◆ What to work on:
a - From the forum comment on the power grid below, reproduce verbatim the passage starting at "You pick a municipality, e.g." and ending at "e.g., Wall Street.".
b - Answer these questions using the forum comment on the power grid below.
(i) According to the comment, how many people died in the biggest US outage in decades?
(ii) How long does the comment say restoring power would take?
(iii) What score is shown next to the comment's heading?

Text segment below:


    3. Re:Dangerous in the wrong hands? by Dr.+Manhattan · · Score: 5, Interesting
      How many died in this, the biggest outage in the US for decades? A half-dozen.

      You don't target the plants. You hit the high-voltage transformers. They step down the power from the high-voltage long-distance power lines to the local transmission lines. There's only ~3000 in the whole United States. They're not made domestically and there's an 18 month lead time on manufacture.

      You pick a municipality, e.g. New York. You get ~20 men, armed with automatic weapons and explosives. They start ~1am, and go around taking out HVTs. You have four groups; the first two hits each group makes (maybe more) meet no resistance at all, there's no security on these things beyond a padlocked gate.

      By the time people realize that a coordinated attack is going on, and get armed guards capable of fighting off automatic weapons placed around the remaining HVTs, at least 30 of them are down. Restoring power takes weeks, possibly a couple of months. Imagine what that'd do to, e.g., Wall Street.

End of Text segment.
Information provided below:

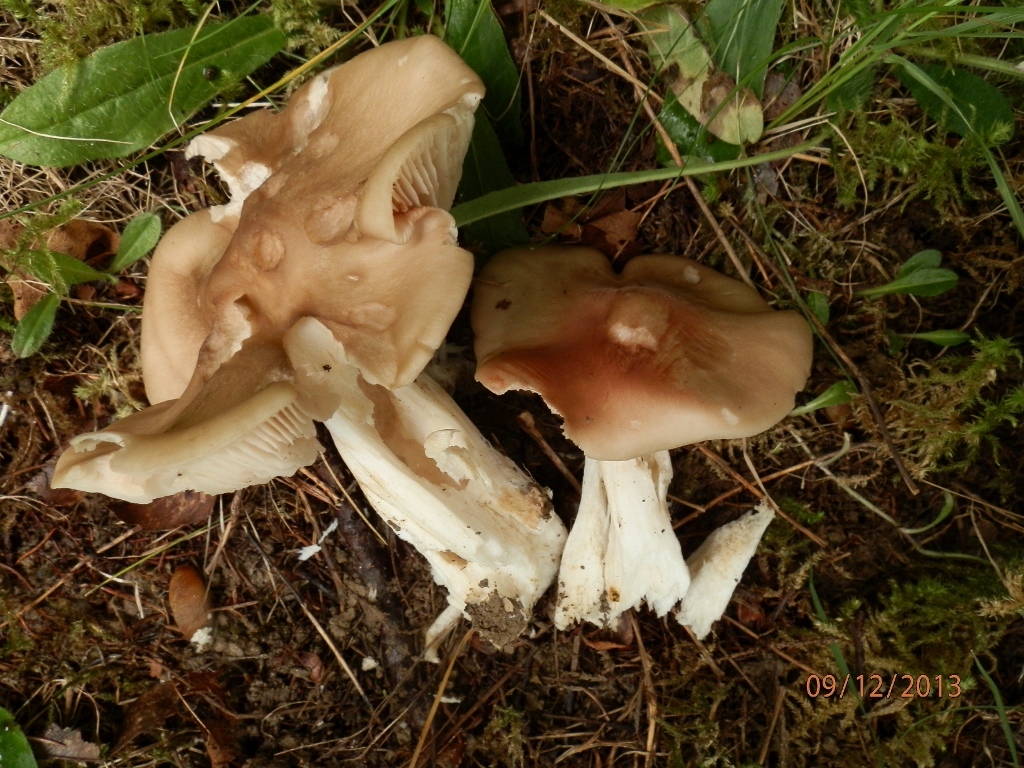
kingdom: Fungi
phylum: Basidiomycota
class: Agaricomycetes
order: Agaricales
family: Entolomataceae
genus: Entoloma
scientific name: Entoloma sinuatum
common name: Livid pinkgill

End of Information provided.
Information provided below:

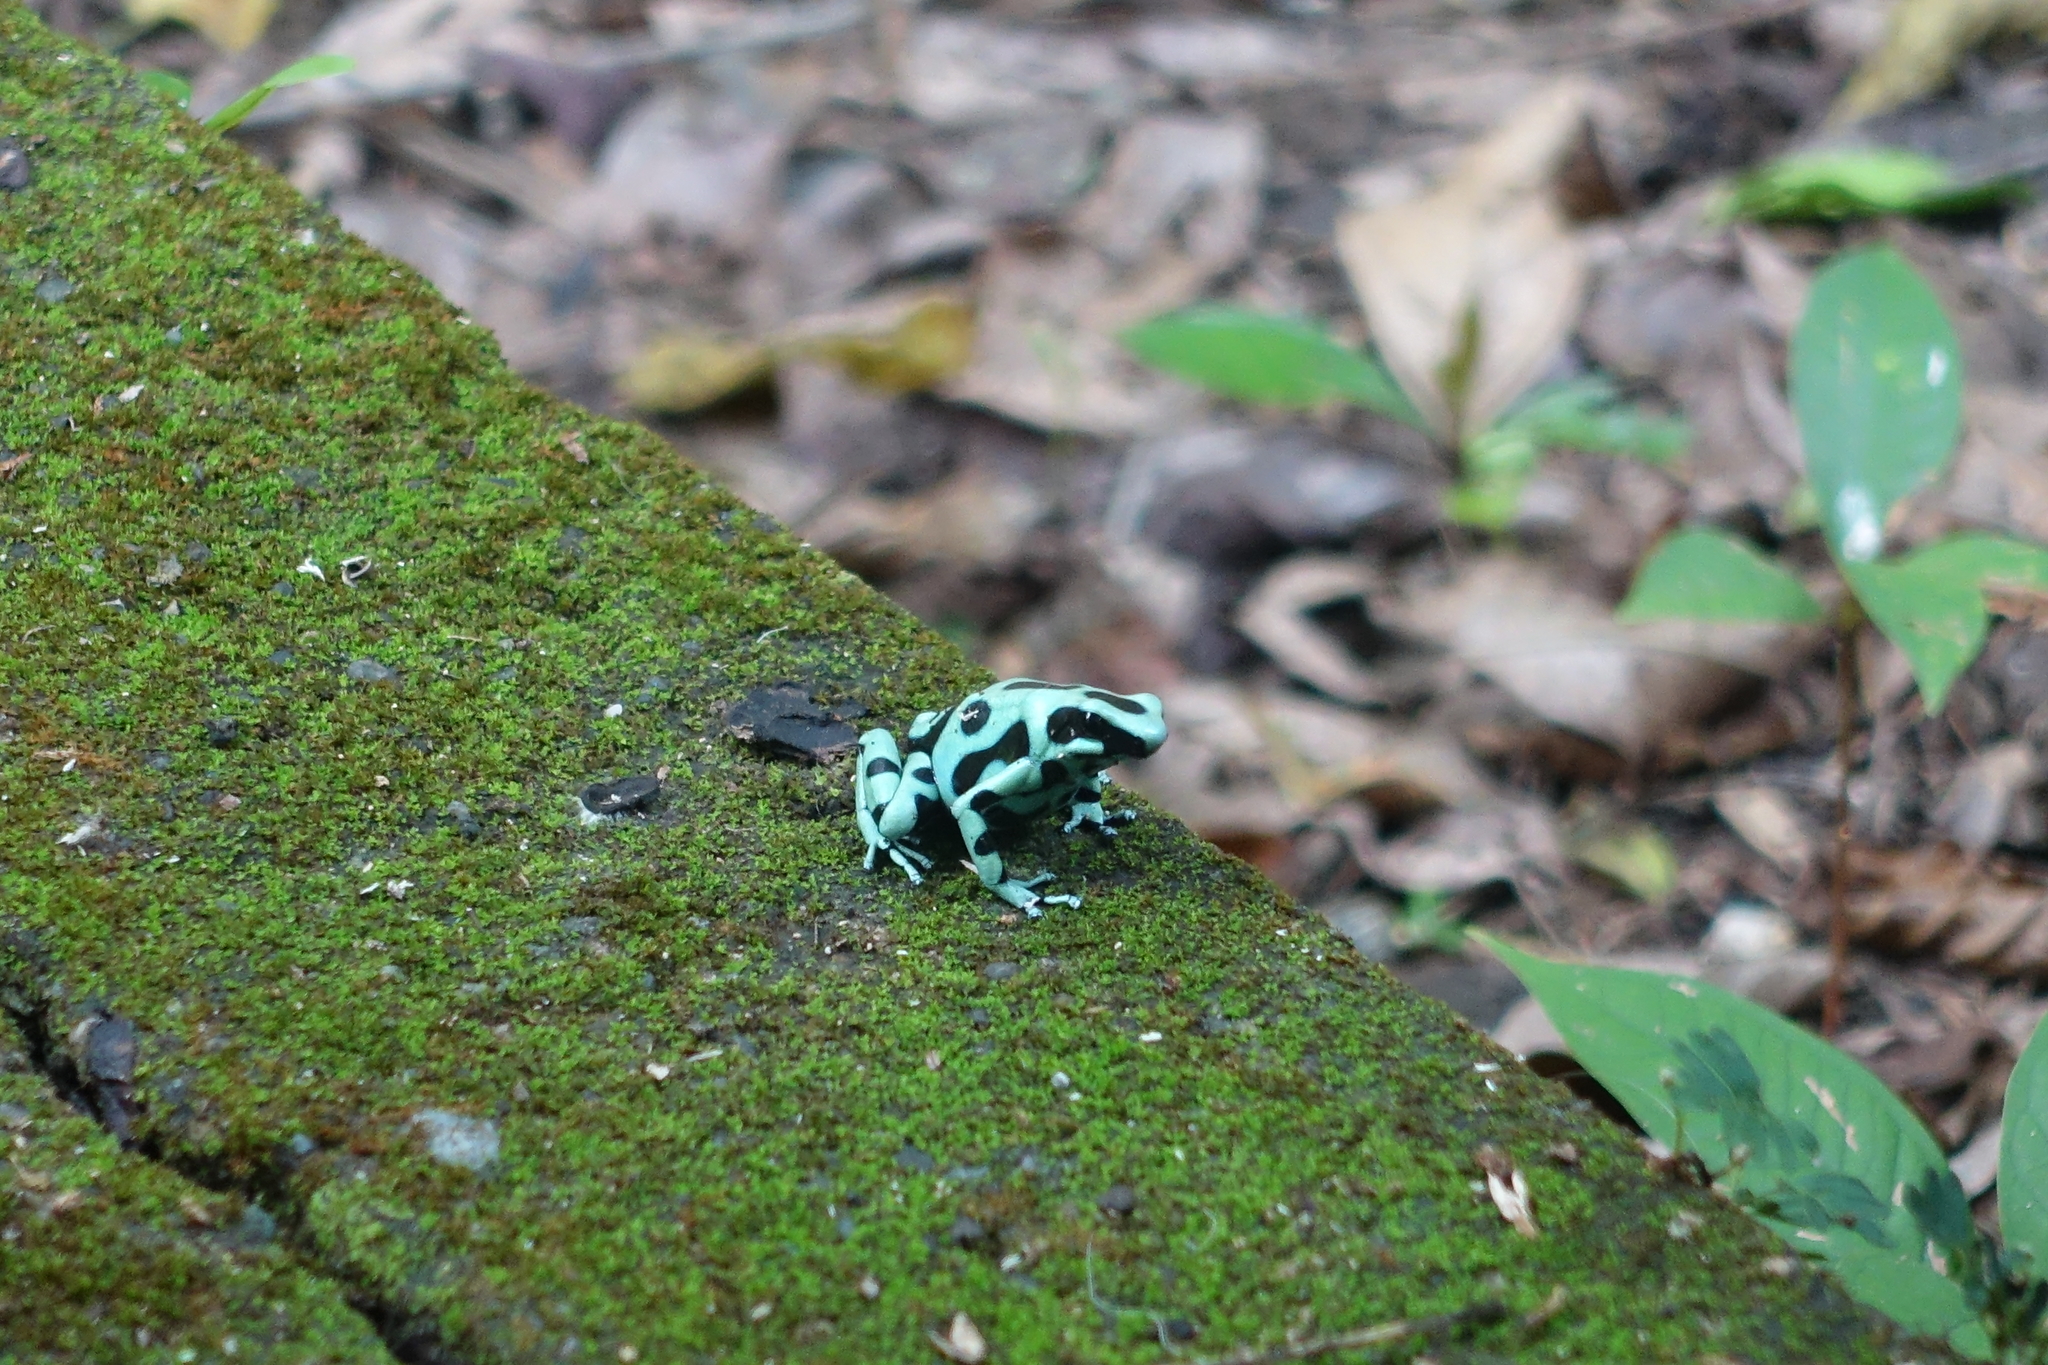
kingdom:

End of Information provided.
Information provided below:

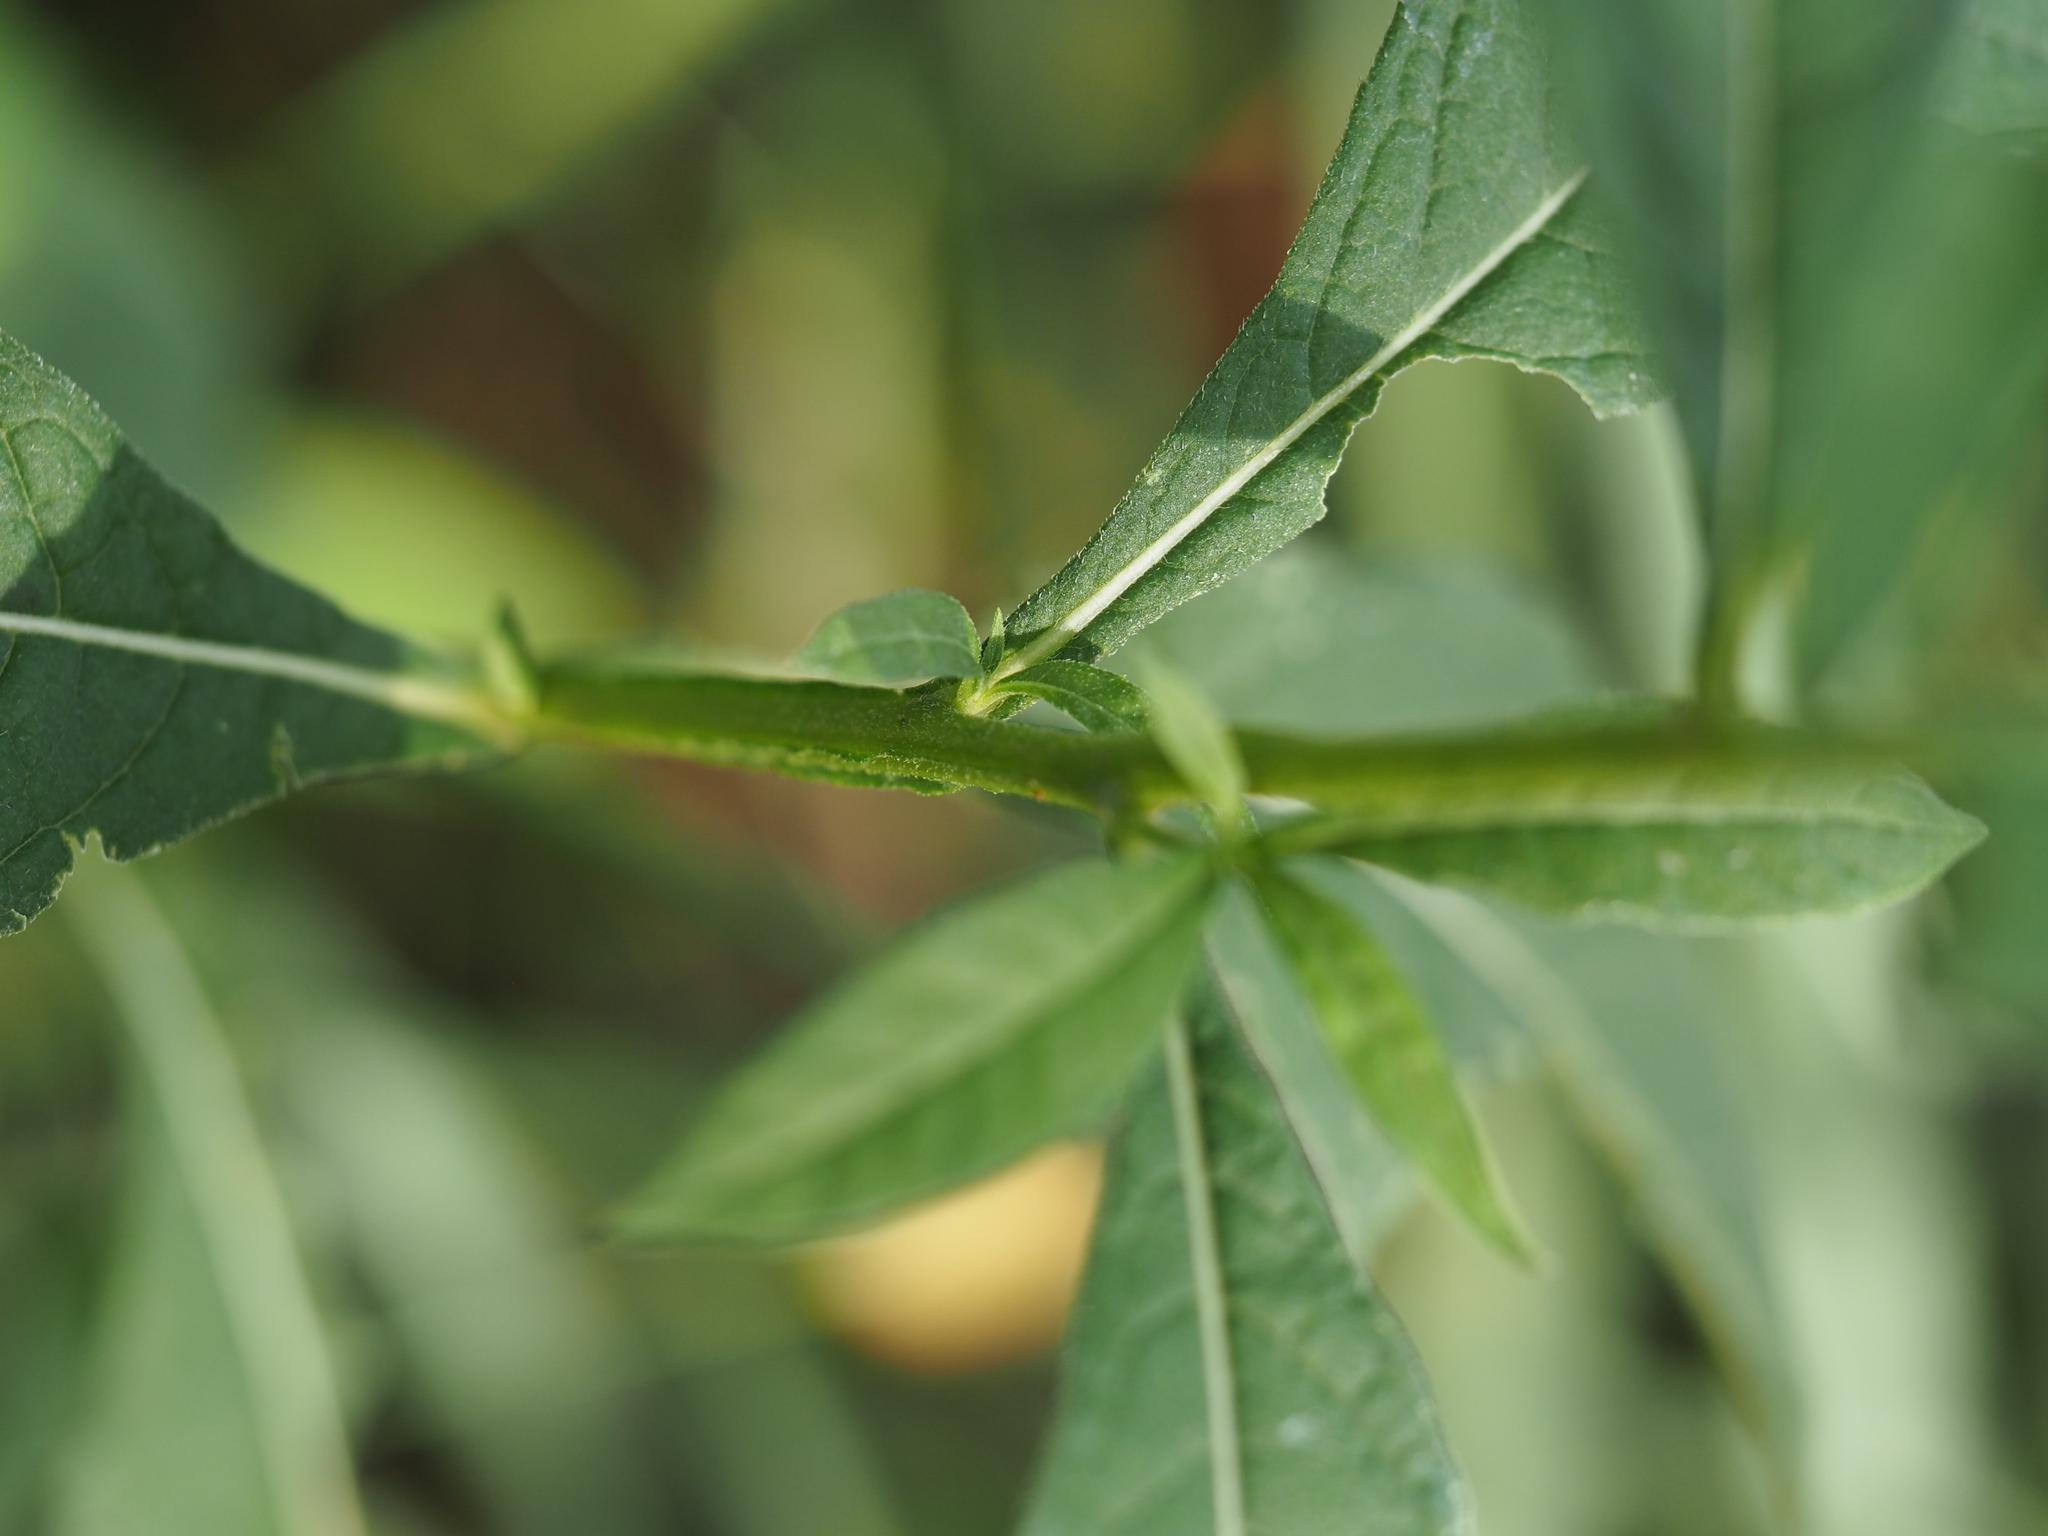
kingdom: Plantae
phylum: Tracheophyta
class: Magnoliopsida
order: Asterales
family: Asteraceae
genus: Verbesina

End of Information provided.

◆ Written answers:
a -
You pick a municipality, e.g. New York. You get ~20 men, armed with automatic weapons and explosives. They start ~1am, and go around taking out HVTs. You have four groups; the first two hits each group makes (maybe more) meet no resistance at all, there's no security on these things beyond a padlocked gate.

      By the time people realize that a coordinated attack is going on, and get armed guards capable of fighting off automatic weapons placed around the remaining HVTs, at least 30 of them are down. Restoring power takes weeks, possibly a couple of months. Imagine what that'd do to, e.g., Wall Street.

b -
(i) A half-dozen.
(ii) Weeks, possibly a couple of months.
(iii) Score: 5, Interesting.